> _DIRECTIONS FOR THIS TASK_
Lay out the material below as a Markdown table with the columns Number and Record line, one row per line, leaving out blank lines and the pictures.

> _ENTRIES SHOWN_
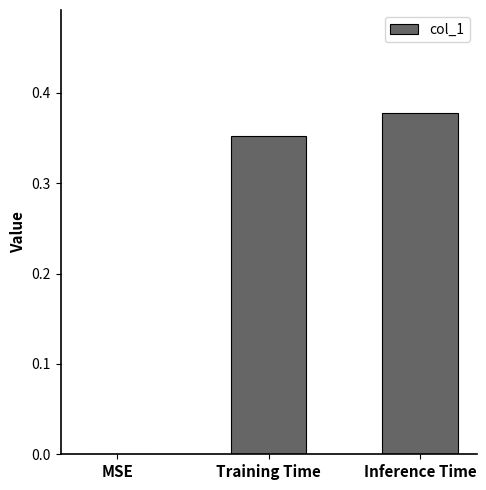

At which category does the chart reach its peak across all series?

Inference Time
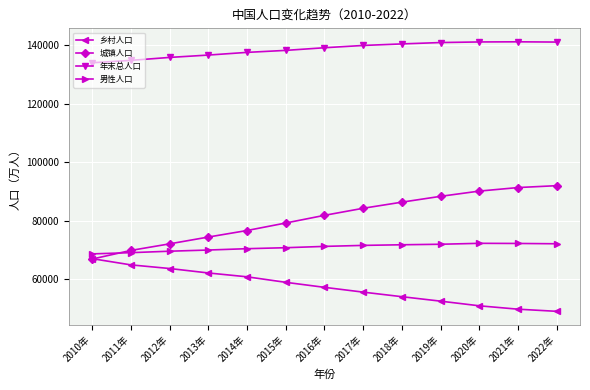

What is the label of the 4th point from the right?

2019年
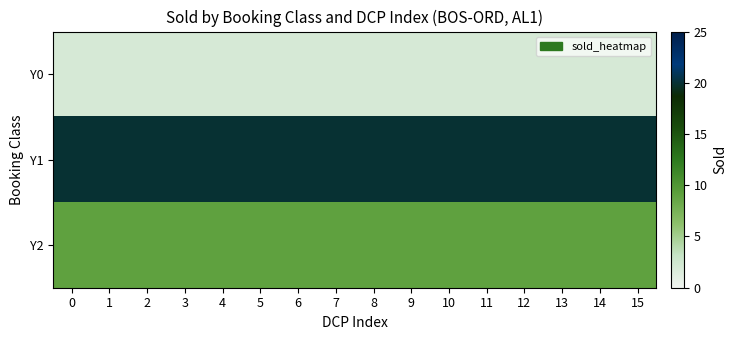

How many categories are shown in the chart?

16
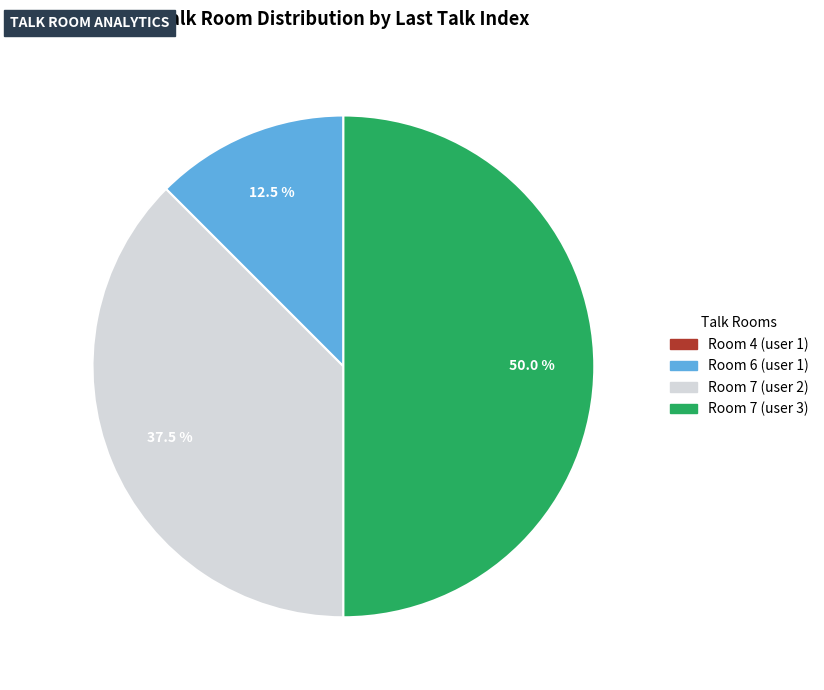

What is the ratio of the value at Room 7 (user 3) to the value at Room 7 (user 2)?

1.3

> _ANSWER SPACE_
| Number | Record line |
|---|---|
| 1 | At which category does the chart reach its peak across all series? |
| 2 | Inference Time |
| 3 | What is the label of the 4th point from the right? |
| 4 | 2019年 |
| 5 | How many categories are shown in the chart? |
| 6 | 16 |
| 7 | What is the ratio of the value at Room 7 (user 3) to the value at Room 7 (user 2)? |
| 8 | 1.3 |